Extracted page text data
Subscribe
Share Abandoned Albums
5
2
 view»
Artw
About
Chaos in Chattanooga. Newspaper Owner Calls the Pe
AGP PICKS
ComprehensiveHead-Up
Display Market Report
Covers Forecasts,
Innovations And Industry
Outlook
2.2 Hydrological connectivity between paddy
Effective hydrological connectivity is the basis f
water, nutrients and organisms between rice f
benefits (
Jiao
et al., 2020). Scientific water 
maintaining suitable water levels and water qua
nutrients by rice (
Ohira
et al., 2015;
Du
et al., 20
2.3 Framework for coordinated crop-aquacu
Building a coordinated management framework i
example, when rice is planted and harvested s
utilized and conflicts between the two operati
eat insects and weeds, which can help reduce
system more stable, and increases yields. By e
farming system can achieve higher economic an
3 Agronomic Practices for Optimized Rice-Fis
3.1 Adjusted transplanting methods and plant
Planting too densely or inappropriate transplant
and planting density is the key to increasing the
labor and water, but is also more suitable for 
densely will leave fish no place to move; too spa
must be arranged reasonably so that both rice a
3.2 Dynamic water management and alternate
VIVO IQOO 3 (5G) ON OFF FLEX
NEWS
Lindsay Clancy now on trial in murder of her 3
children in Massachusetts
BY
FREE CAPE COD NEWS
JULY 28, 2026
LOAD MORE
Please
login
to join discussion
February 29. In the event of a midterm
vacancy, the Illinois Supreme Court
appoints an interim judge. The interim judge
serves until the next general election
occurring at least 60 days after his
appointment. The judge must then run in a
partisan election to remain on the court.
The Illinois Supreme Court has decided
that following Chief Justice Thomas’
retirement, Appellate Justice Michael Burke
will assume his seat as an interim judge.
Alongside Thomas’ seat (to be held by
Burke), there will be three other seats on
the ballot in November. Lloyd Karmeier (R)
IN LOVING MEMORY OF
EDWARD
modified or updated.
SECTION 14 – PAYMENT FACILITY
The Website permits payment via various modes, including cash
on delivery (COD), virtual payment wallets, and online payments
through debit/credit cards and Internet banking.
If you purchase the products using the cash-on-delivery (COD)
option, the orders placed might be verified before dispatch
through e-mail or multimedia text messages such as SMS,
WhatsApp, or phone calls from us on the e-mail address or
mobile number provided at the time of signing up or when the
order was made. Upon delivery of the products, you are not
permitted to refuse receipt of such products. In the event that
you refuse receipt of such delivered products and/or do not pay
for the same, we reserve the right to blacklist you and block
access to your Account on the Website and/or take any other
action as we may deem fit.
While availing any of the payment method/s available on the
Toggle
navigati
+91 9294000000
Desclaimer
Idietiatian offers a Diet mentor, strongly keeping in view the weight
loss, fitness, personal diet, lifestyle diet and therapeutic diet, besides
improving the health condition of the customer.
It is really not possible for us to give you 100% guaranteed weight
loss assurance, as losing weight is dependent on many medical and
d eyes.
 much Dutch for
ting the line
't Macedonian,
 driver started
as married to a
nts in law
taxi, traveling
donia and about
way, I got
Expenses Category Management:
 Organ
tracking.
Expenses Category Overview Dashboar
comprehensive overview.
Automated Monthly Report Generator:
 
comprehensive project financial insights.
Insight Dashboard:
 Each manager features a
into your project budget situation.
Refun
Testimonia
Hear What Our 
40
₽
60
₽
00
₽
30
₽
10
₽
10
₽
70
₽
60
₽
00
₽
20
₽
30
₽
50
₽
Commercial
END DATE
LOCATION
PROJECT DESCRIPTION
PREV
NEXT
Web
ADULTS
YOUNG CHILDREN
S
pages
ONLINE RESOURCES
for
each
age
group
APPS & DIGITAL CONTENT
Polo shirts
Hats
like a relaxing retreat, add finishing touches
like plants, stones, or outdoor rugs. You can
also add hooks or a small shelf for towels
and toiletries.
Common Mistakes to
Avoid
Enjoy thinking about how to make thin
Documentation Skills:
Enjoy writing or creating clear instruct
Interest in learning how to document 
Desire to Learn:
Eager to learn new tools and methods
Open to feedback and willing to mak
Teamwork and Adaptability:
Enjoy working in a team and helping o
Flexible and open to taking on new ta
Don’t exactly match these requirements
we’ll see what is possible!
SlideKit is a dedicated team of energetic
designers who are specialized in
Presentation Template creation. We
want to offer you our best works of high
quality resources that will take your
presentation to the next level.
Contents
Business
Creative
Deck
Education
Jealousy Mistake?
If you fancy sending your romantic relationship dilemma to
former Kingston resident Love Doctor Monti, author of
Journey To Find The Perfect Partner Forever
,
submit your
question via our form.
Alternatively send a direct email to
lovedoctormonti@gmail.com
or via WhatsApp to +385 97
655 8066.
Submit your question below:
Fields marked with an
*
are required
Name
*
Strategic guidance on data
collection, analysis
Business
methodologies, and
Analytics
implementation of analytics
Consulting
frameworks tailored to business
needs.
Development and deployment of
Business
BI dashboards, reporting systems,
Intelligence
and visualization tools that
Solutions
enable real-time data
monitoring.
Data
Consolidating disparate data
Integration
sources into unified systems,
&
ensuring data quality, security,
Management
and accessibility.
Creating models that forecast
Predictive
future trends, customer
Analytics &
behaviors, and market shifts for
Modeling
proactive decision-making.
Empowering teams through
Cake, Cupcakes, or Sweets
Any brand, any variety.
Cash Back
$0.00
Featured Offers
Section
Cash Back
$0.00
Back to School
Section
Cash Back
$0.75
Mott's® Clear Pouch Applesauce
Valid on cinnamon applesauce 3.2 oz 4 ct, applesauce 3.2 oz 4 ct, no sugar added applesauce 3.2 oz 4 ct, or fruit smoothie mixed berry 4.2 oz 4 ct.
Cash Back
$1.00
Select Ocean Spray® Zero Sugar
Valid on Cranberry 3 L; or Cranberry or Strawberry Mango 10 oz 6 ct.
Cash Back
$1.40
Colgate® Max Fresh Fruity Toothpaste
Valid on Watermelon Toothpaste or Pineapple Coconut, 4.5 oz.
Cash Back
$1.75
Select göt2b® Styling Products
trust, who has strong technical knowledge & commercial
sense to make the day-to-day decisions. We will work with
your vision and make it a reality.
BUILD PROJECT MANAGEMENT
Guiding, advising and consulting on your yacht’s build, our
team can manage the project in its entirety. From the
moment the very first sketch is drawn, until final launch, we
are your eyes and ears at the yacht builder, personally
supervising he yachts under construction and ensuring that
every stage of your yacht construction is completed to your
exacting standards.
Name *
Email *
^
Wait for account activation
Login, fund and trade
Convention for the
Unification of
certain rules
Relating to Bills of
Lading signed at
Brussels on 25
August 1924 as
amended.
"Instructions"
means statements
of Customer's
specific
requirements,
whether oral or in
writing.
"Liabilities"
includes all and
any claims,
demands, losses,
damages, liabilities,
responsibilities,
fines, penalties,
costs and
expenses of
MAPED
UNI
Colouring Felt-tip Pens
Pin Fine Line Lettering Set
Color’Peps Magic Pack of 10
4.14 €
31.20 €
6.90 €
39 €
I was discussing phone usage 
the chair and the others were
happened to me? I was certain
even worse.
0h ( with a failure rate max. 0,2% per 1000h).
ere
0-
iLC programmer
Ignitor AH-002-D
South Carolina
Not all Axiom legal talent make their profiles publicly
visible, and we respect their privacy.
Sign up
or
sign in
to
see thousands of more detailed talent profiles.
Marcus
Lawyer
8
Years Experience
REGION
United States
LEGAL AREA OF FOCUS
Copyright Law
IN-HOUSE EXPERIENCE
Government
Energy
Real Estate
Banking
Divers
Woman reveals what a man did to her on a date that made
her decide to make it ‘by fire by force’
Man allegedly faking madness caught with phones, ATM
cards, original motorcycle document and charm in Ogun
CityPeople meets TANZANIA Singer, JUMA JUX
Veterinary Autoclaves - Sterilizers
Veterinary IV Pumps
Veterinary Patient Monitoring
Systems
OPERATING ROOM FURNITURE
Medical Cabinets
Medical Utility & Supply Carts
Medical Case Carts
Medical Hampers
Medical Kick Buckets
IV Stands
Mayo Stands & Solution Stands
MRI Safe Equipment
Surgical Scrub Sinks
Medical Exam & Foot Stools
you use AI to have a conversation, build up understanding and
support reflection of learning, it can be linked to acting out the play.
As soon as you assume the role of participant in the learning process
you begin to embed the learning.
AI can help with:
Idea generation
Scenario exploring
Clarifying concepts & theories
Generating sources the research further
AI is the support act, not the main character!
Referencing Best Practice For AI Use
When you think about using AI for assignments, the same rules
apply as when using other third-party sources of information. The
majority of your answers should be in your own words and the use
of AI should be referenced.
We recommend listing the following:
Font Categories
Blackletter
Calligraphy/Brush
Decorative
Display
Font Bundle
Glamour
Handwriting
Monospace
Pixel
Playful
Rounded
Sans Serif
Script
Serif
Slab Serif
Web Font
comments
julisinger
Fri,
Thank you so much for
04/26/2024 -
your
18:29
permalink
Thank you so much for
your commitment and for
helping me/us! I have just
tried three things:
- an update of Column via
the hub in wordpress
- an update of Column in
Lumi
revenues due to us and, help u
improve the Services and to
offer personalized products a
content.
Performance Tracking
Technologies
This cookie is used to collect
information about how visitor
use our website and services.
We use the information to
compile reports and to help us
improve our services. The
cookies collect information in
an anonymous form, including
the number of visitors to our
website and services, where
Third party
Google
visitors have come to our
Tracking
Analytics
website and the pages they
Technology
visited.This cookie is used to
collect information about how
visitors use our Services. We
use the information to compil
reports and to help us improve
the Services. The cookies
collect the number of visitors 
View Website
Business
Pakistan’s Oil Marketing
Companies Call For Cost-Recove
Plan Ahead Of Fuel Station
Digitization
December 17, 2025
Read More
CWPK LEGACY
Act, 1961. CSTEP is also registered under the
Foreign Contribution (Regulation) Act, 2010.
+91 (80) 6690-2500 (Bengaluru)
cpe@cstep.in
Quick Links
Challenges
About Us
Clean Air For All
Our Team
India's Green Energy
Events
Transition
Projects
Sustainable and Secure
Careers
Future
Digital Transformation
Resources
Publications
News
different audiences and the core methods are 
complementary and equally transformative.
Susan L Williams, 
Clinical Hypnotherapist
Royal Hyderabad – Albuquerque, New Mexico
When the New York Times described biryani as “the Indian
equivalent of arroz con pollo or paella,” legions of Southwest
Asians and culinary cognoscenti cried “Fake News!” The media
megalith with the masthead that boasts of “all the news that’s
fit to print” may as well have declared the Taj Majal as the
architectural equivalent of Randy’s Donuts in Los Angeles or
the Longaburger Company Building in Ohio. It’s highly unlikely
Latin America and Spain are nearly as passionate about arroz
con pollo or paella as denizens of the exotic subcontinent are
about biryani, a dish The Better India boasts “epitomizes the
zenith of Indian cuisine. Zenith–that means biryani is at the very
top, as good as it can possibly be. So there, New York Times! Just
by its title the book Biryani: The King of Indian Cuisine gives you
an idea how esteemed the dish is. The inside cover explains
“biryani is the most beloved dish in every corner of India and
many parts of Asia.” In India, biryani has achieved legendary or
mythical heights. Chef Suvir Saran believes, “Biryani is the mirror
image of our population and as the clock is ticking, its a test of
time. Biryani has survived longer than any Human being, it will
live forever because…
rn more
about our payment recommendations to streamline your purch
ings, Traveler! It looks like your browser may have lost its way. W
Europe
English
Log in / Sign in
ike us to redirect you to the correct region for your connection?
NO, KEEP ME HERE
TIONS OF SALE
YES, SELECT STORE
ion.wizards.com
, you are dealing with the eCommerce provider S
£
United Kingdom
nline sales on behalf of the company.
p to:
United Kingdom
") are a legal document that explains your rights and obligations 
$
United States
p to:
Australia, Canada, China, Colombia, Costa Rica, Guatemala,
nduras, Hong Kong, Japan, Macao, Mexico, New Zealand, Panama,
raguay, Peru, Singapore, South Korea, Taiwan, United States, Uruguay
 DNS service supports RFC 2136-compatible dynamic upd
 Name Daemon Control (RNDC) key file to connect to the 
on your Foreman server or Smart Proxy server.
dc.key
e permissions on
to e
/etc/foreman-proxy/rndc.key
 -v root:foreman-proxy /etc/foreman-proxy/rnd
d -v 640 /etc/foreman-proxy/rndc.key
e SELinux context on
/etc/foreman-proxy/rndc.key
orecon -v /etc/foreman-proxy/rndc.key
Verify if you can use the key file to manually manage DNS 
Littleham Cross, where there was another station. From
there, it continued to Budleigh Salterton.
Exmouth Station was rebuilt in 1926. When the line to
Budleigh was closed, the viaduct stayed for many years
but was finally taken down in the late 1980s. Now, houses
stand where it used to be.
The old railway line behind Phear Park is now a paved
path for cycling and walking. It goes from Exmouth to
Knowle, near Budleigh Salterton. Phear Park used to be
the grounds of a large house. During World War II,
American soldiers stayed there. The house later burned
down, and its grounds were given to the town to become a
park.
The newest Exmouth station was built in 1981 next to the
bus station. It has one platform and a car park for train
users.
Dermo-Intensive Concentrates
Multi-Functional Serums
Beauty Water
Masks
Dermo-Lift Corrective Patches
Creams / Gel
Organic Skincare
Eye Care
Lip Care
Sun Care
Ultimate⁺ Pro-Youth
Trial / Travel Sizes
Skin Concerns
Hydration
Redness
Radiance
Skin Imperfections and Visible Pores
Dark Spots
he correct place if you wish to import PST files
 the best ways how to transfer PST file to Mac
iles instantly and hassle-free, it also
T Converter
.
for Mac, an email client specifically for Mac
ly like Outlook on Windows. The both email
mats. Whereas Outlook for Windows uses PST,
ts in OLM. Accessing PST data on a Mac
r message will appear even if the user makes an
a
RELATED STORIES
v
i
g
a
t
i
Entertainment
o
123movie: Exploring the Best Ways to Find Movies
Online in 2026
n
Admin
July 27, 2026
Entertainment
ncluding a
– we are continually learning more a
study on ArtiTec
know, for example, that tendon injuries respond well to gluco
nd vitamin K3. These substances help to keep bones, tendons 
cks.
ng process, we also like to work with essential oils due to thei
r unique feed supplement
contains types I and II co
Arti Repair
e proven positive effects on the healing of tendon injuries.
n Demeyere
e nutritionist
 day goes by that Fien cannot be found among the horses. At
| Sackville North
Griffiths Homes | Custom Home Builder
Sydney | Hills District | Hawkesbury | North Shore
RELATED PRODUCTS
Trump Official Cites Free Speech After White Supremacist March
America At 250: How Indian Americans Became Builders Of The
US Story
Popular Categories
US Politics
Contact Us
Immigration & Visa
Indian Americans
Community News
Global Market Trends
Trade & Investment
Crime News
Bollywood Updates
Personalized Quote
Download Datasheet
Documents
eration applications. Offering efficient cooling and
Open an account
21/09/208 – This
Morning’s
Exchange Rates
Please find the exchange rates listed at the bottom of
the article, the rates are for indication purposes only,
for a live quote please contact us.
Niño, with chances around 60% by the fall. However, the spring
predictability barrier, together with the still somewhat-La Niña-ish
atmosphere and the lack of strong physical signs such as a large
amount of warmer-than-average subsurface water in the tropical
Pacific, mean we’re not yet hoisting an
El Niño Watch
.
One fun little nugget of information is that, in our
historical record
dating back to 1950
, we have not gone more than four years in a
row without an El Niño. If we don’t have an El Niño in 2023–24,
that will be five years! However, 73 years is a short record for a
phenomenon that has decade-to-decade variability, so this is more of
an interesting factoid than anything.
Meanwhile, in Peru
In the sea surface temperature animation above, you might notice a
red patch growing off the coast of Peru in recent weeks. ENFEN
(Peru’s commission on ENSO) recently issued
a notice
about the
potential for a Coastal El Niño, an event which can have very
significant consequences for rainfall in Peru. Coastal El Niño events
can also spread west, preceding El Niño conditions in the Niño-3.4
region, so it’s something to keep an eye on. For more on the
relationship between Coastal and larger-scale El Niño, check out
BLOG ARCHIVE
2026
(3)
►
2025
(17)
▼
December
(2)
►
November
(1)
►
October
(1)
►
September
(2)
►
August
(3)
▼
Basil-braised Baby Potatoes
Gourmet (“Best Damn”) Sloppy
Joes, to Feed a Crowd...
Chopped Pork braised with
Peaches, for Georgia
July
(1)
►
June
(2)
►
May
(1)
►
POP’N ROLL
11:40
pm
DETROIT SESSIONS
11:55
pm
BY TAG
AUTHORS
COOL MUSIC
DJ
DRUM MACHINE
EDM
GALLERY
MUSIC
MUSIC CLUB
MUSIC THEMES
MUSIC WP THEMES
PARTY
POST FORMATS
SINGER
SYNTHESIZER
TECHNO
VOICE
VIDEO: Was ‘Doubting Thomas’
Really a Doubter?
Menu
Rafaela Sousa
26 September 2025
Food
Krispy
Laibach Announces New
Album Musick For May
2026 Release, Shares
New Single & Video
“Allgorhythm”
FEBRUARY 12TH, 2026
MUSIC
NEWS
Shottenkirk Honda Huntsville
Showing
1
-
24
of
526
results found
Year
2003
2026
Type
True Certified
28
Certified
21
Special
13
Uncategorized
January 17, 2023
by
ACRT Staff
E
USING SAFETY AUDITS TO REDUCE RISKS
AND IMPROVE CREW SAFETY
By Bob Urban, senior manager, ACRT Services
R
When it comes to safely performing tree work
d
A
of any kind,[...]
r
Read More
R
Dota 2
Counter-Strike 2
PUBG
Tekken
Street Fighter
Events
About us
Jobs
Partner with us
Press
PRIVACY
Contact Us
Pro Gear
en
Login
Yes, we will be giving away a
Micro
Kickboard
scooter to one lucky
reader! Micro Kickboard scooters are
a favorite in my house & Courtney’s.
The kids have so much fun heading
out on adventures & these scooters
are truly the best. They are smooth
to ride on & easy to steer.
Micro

__Action item__:
Show every line above that contains the word "methods", matching case exactly.

__Written reply__:
3.1 Adjusted transplanting methods and plant
Eager to learn new tools and methods
different audiences and the core methods are 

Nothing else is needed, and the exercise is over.